VPR’s Steve Zind reports.
(Zind) Several hundred people filled the white church on Sharon’s small village green. They were Clark’s family and friends – along with neighbors, veterans, and state officials.
A group of parents of other Vermonters who have died in Iraq sat together.
The Reverend Rebecca Delzell told the mourners that under the uniform, every soldier is unique, with different motivations and different personalities. She described Clark as a quiet young man who didn’t care for crowds, but enjoyed the company of friends.
(Delzell) “Carl was a man of very few words. And when they were spoken in his quiet voice, they were short, sweet, and to the point. And if you weren’t listening closely, you were flat out of luck because chances were Carl wasn’t going to repeat what he just said.”
(Zind) Clark was a stand-out track star at South Royalton High School. Delzell says he chose track instead of baseball because there were more girls on the team.
Bryana Fisk read a poem written by Clark in his senior year at high school.
(Fisk) “Friends leave lasting impressions, but true friends never leave. They’re there from the first day they meet, and are by your side in the end.
They get you through hard times, with you in the sad times.
No matter what, they’re there, true friends will never part.
They battle as one, and come out strong. Here and there it’s always done.”
(Zind) Clark was serving his second tour of duty in Iraq. He had won several medals including a Purple Heart and Bronze Star. He was awarded a second Purple Heart posthumously.
(Delzell) “With faith in your great mystery and mercy, we entrust Carl Alan Clark to your eternal care.”
(Zind) Carlton Clark would have been 23 years old next week.
For Vermont Public Radio, I’m Steve Zind in Sharon.

* Extracted data:
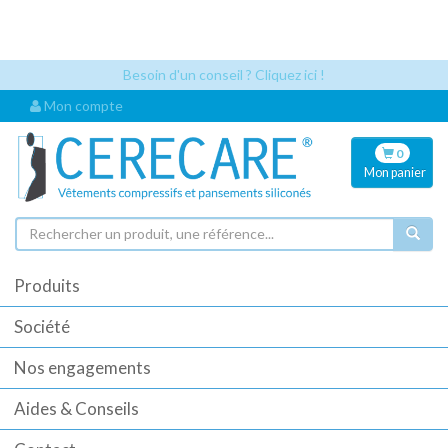
Les références articles et les codes UDI sont désormais visibles
automatiquement dès que vous sélectionnez un article. Cela permet
une identification plus rapide pour vos commandes.
Besoin d'un conseil ? Cliquez ici !
Mon compte
0
Mon
panier
Produits
Société
Nos engagements
Aides & Conseils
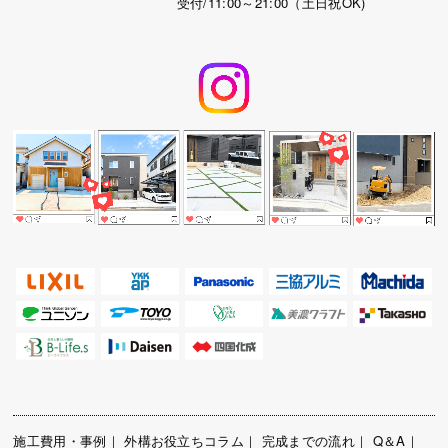
受付/11:00～21:00（土日祝OK)
施工費用・事例
｜
外構お役立ちコラム
｜
完成までの流れ
｜
Q＆A
｜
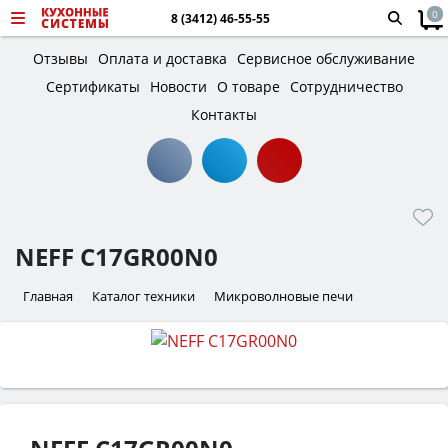
0
8 (3412) 46-55-55
Отзывы
Оплата и доставка
Сервисное обслуживание
Сертификаты
Новости
О товаре
Сотрудничество
Контакты
NEFF C17GR00N0
Главная
Каталог техники
Микроволновые печи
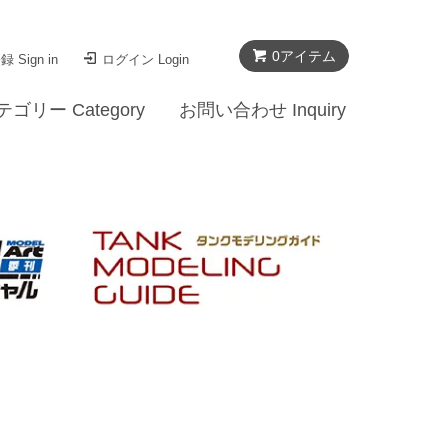
0
アイテム
 Sign in
ログイン Login
テゴリー Category
お問い合わせ Inquiry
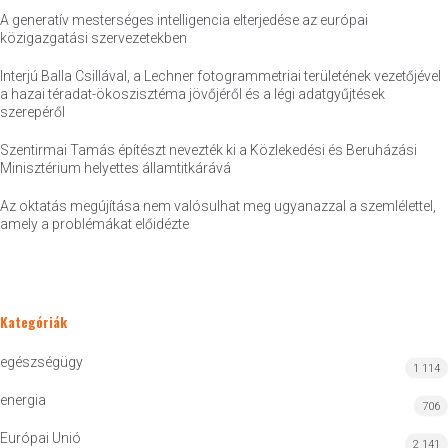
A generatív mesterséges intelligencia elterjedése az európai
közigazgatási szervezetekben
Interjú Balla Csillával, a Lechner fotogrammetriai területének vezetőjével
a hazai téradat-ökoszisztéma jövőjéről és a légi adatgyűjtések
szerepéről
Szentirmai Tamás építészt nevezték ki a Közlekedési és Beruházási
Minisztérium helyettes államtitkárává
Az oktatás megújítása nem valósulhat meg ugyanazzal a szemlélettel,
amely a problémákat előidézte
Kategóriák
egészségügy
1 114
energia
706
Európai Unió
2 141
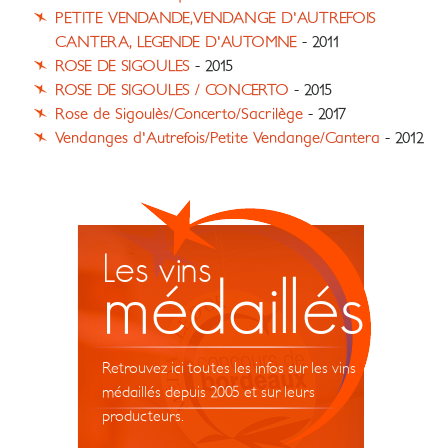
PETITE VENDANDE,VENDANGE D'AUTREFOIS
CANTERA, LEGENDE D'AUTOMNE
- 2011
ROSE DE SIGOULES
- 2015
ROSE DE SIGOULES / CONCERTO
- 2015
Rose de Sigoulès/Concerto/Sacrilège
- 2017
Vendanges d'Autrefois/Petite Vendange/Cantera
- 2012
Les vins
médaillés
Retrouvez ici toutes les infos sur les vins
médaillés depuis 2005 et sur leurs
producteurs.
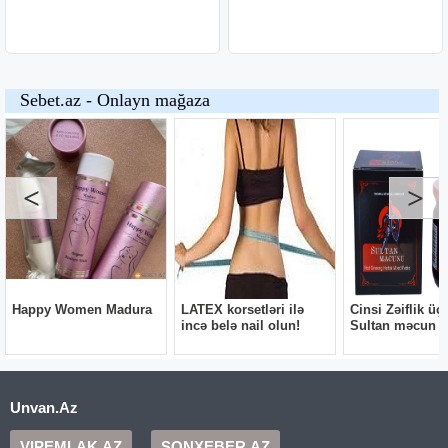
Unvan.Az
VIPEMLAK.AZ
SONXEBER.AZ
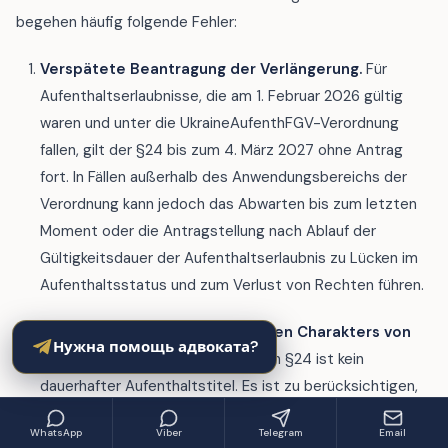
begehen häufig folgende Fehler:
Verspätete Beantragung der Verlängerung.
Für
Aufenthaltserlaubnisse, die am 1. Februar 2026 gültig
waren und unter die UkraineAufenthFGV-Verordnung
fallen, gilt der §24 bis zum 4. März 2027 ohne Antrag
fort. In Fällen außerhalb des Anwendungsbereichs der
Verordnung kann jedoch das Abwarten bis zum letzten
Moment oder die Antragstellung nach Ablauf der
Gültigkeitsdauer der Aufenthaltserlaubnis zu Lücken im
Aufenthaltsstatus und zum Verlust von Rechten führen.
Unkenntnis des vorübergehenden Charakters von
Нужна помощь адвоката?
§24.
Die Aufenthaltserlaubnis nach §24 ist kein
dauerhafter Aufenthaltstitel. Es ist zu berücksichtigen,
dass der Mechanismus des vorübergehenden Schutzes
WhatsApp
Viber
Telegram
Email
beendet werden kann.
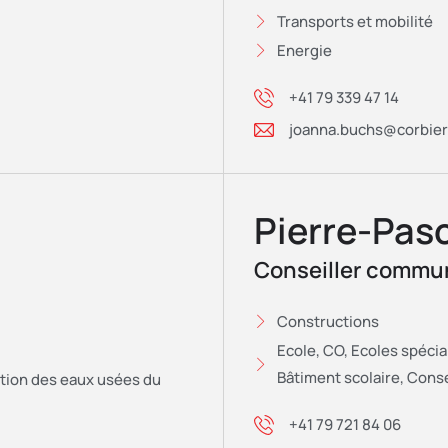
Transports et mobilité
Energie
+41 79 339 47 14
joanna.buchs@corbier
Pierre-Pas
Conseiller commu
Constructions
Ecole, CO, Ecoles spécia
Bâtiment scolaire, Conse
ation des eaux usées du
+41 79 721 84 06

* Instructions:
1. For each statement about the funeral report, answer yes or no to whether it agrees with the report, and quote the report's exact words that decide it.
(a) Clark picked track over baseball because more girls were on the track team.
(b) Clark was on his first tour of duty in Iraq.
(c) The poem Bryana Fisk read was one Clark wrote in his senior year of high school.
2. From the funeral report, write out the passage between "(Zind) Clark was a" and "at high school.", inclusive.
The rows play no part in the work on this page.

* Your written answers:
1.
(a) Yes: "he chose track instead of baseball because there were more girls on the team"
(b) No: "Clark was serving his second tour of duty in Iraq"
(c) Yes: "Bryana Fisk read a poem written by Clark in his senior year at high school"

2.
(Zind) Clark was a stand-out track star at South Royalton High School. Delzell says he chose track instead of baseball because there were more girls on the team.
Bryana Fisk read a poem written by Clark in his senior year at high school.